The smooth minimum (smin) blends two SDFs with a controllable rounded join instead of a sharp union
Combining two signed distance fields with plain min(d1, d2) produces a boolean union with a sharp crease where the surfaces meet. The smooth minimum (smin) replaces the discontinuous min with a function that transitions over a controllable blend radius k: within k units of the intersection the two distances are interpolated, so the joined surface reads as a smooth rounded merge.

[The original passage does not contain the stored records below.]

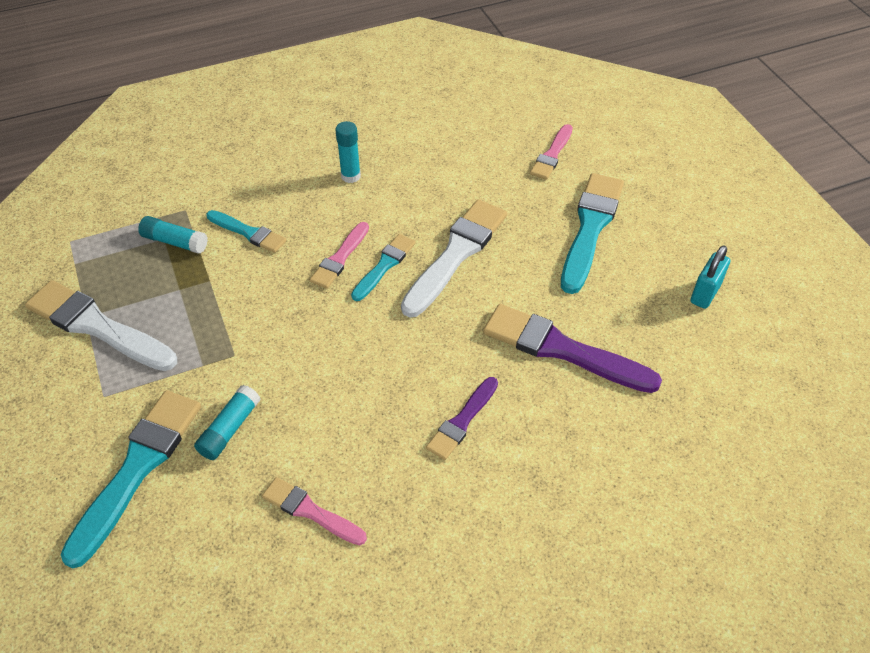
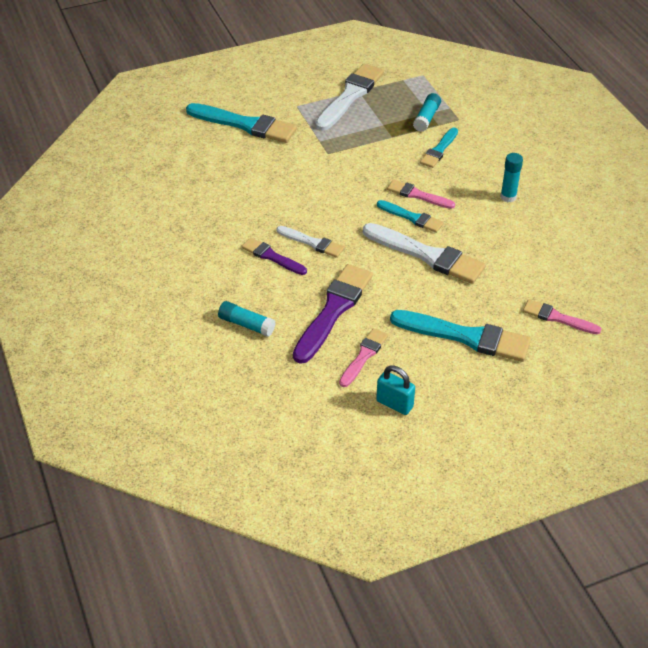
camera: 90 degrees right, 5 degrees down
(230, 429) = (270, 156): turquoise glue stick -> turquoise glue stick (246, 324)
(310, 511) = (211, 192): pink brush -> pink brush (364, 356)
(432, 372) = (312, 243): none -> white brush

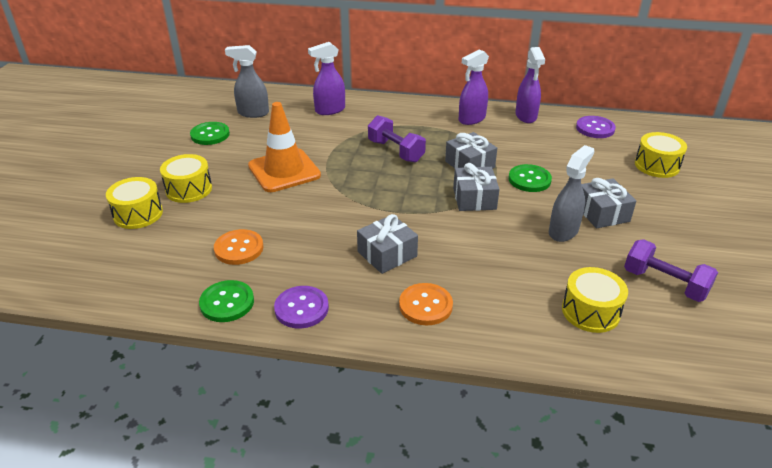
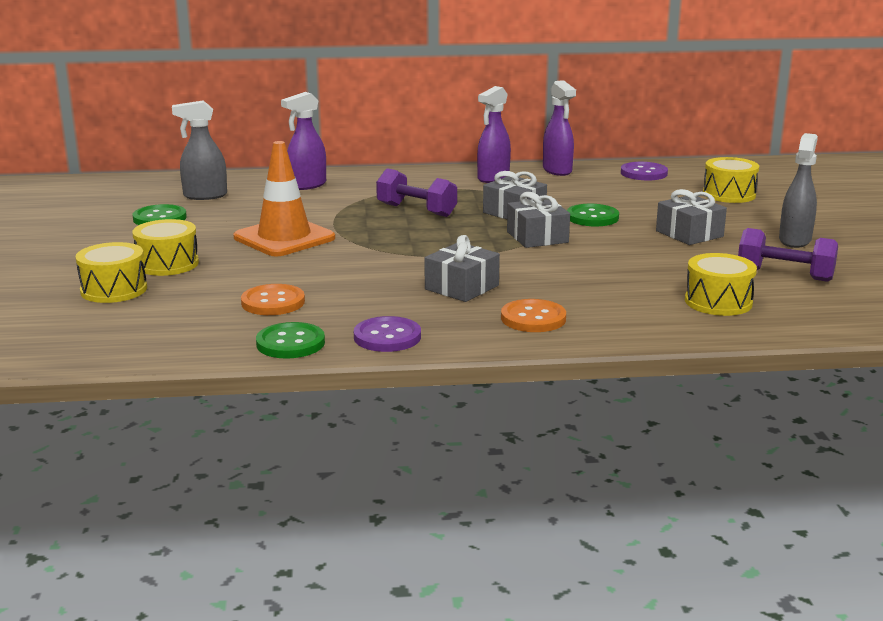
camera: 15 degrees left, 15 degrees down
(563, 231) = (654, 250): grey spray bottle -> grey spray bottle (795, 240)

The polynomial form measures how close the two distances are, blends them proportionally, and subtracts a correction term; the result is still (approximately) a valid SDF, so the same shading logic applies. Larger k gives a wider, softer blend; as k approaches 0 the join sharpens back toward plain min(). This is the core operator for building organic, blobby forms — heads and bodies, limbs, metaball-style merges — out of simple primitives. Its boolean siblings (smooth intersection, smooth subtraction) add the same k parameter to the other set operations.
Examples
float smin(float a, float b, float k){
float h = clamp(0.5 + 0.5*(b-a)/k, 0.0, 1.0);
return mix(b, a, h) - k*h*(1.0-h);
}
// blend two spheres into one continuous shape
float d = smin(sdSphere(p-headPos, 0.5), sdSphere(p-bodyPos, 0.3), 0.15);
Assessment
Given two spheres 0.5 units apart blended with smin k=0.3, describe how the surface differs from plain min() and what happens as k approaches 0. Then modify a scene that uses min(d1,d2) for union to use smooth union, and state what visually changes at the boundary.